I am authorized to state that Justice Peterson joins this dissent.

Cf. Colorado v. Connelly, 479 U.S. 157, 164 (II), 107 S.Ct. 515, 93 L.Ed.2d 473 (1986) (with respect to allegedly involuntary confession, holding that, "[a]bsent police conduct causally related to the confession, there is simply no basis for concluding that any state actor has deprived a criminal defendant of due process of law" (emphasis added) ); Pulley v. State, 291 Ga. 330, 332 (2), 729 S.E.2d 338 (2012) ("[T]he voluntariness of a statement does not depend solely upon whether it was made in response to promises .... The key inquiry is whether the alleged promise actually induced the statement that [the defendant] seeks to suppress." (Citation and punctuation omitted, emphasis added) ).

The statements of the prosecuting attorney at the plea hearing indicate that the plea eventually negotiated by Winfrey cut the years of incarceration by half from the earlier offers for Winfrey to plead to violations of the Street Gang Terrorism Prevention Act. The statements of Winfrey's counsel at the same hearing suggest otherwise, and the record is, therefore, ambiguous on this point.

The record also includes a written plea questionnaire, on which Winfrey made similar and consistent representations about the voluntariness of his plea.
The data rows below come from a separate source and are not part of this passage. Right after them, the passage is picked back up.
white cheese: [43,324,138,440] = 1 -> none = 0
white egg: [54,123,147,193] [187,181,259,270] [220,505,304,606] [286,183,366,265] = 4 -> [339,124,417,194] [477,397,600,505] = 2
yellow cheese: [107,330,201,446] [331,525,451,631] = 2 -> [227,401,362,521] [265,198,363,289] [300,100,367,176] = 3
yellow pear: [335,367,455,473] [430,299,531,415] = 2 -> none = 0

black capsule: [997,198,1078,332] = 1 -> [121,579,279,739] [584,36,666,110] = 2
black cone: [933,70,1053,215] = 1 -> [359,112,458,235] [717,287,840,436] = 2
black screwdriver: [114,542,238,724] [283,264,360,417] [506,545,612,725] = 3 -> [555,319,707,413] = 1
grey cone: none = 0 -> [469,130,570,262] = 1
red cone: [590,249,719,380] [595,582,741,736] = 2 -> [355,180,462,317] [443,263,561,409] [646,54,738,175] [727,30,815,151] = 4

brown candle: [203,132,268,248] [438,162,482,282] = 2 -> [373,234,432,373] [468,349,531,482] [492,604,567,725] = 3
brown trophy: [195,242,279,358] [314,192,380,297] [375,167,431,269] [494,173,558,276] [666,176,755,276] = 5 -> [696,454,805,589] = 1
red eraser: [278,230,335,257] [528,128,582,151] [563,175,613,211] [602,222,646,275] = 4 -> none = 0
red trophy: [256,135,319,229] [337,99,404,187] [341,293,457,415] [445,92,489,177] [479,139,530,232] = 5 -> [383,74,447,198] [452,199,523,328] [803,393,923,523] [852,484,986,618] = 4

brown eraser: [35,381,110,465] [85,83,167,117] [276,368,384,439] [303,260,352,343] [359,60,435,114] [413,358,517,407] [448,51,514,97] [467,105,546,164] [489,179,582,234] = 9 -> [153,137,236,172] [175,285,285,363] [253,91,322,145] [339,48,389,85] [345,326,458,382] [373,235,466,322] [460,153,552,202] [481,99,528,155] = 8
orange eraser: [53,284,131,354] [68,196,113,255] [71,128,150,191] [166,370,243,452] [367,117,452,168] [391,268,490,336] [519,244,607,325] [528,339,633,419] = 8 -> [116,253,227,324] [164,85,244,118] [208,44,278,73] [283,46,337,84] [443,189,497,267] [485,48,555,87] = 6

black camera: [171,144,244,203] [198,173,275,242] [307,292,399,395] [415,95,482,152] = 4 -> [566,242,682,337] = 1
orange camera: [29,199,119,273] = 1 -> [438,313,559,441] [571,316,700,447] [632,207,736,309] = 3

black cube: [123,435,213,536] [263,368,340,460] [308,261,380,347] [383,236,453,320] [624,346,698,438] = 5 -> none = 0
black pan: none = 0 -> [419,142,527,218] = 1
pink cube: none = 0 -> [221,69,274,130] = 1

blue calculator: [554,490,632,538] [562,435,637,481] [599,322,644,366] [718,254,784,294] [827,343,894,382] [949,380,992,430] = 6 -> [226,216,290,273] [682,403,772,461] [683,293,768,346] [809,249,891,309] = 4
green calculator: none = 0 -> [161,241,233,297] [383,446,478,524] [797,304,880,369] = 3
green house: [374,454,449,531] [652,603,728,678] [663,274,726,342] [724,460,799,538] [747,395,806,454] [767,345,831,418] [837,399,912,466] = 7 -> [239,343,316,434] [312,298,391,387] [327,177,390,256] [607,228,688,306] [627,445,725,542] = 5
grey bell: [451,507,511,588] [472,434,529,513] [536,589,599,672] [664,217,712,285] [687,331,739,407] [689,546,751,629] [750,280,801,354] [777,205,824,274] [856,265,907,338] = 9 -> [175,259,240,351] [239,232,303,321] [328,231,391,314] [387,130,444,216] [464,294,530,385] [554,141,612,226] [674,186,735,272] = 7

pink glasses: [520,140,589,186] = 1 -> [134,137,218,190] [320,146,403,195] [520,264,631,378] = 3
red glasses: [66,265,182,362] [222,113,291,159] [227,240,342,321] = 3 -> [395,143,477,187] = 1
Although the majority says that a Rule 33.5 (A) violation does not always render a subsequent plea involuntary, its analysis and conclusion suggest otherwise. Indeed, if the majority meant what it says, one surely would expect the majority to address voluntariness distinctly before concluding that the plea in this case was involuntary. But instead, the majority says nothing meaningful about inducement (an essential component of a claim that a plea is involuntary), and having found that the judge's commentary violated Rule 33.5 (A), the majority jumps straight to the conclusion that the commentary itself, without more, shows the plea to be involuntary.